Investors hope to recoup funds with AIG arm stake sale plan

Written by Reuters | New York | Updated: Jan 28 2010, 04:21am hrs
AIGs talks to sell its foreign life insurance business offer the hope that US taxpayers might recoup their investment in the bailed-out insurer, but it is far from getting off federal life support.

American International Group Inc, which is trying to pay back the government after being propped up by a $182.3 billion aid package, is in talks to sell its American Life Insurance Co (Alico) unit to MetLife Inc for between $14 billion and $15 billion. The Federal Reserve Bank of New York would get $9 billion of the proceeds because of its preferred interest in the business, leaving AIG with several billion dollars that it could use to pay some of what it owes the government.

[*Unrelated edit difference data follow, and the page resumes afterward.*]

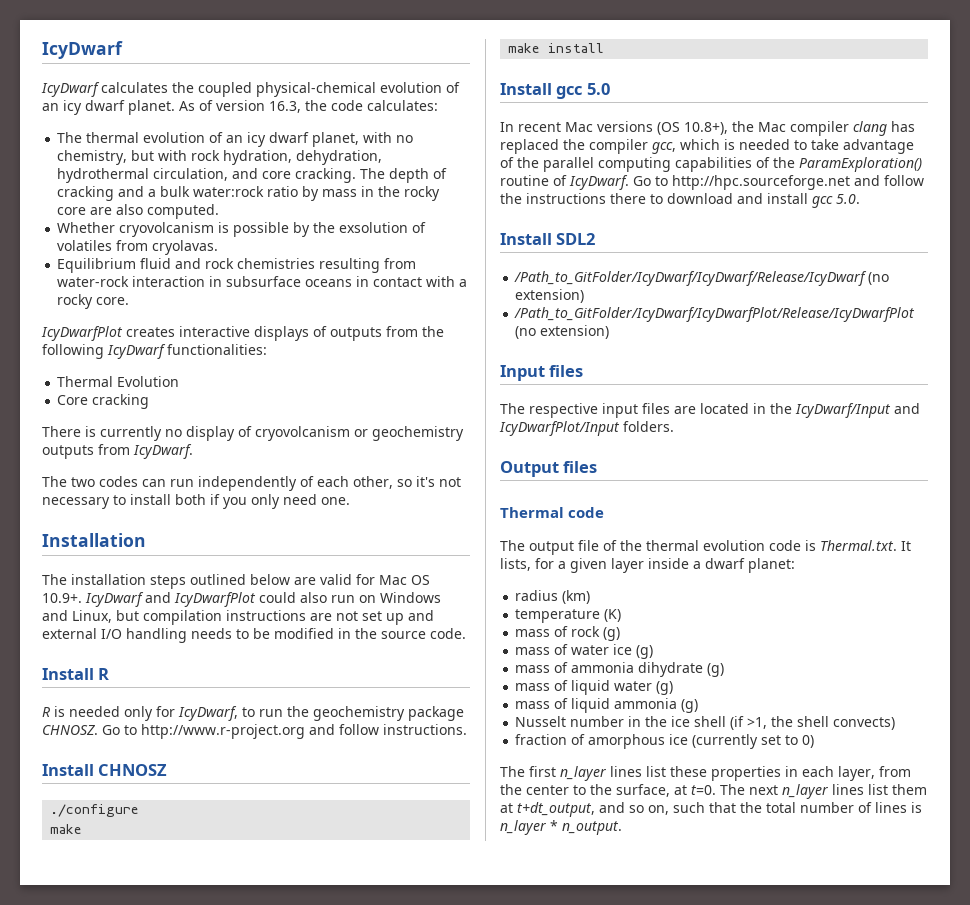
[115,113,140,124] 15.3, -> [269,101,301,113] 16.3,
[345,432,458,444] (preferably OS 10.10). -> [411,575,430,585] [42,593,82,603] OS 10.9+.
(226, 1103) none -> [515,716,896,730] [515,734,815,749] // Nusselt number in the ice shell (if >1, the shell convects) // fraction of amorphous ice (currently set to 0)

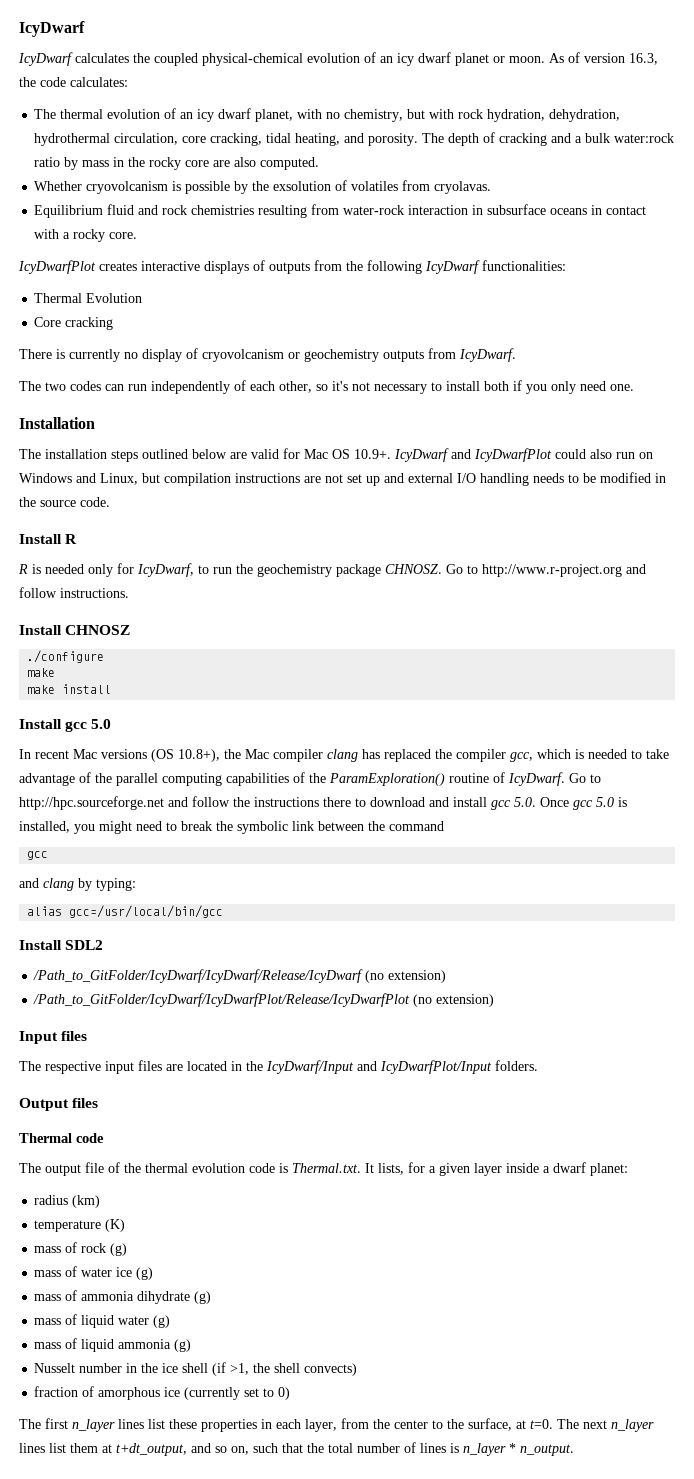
[128,100,175,115] planet. -> [455,53,545,66] planet or moon.
[232,168,357,183] and core cracking. -> [182,133,419,146] core cracking, tidal heating, and porosity.
(860, 199) none -> [540,797,627,810] [19,821,444,834] [27,851,49,860] [19,878,136,891] [27,905,224,918] Once gcc 5.0 is installed, you might need to break the symbolic link between the command // gcc // and clang by typing: // alias gcc=/usr/local/bin/gcc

Selling Alico would also signal a pickup in the market for insurance sector deals, which bodes well for other AIG asset divestitures, like the planned initial public offering for American International Assurance (AIA), analysts said. AIA, its Asian life insurance unit, might go public in the first half of 2010 in Hong Kong. That offering could fetch more than $10 billion. The Fed has a preferred interest worth $16 billion in a special vehicle that holds AIA. But AIG, as of December 1, still owed US taxpayers $17.2 billion under a Fed credit facility and $44.8 billion in equity injections from the US treasury that it must pay back. The US government also owns nearly 80% of AIG.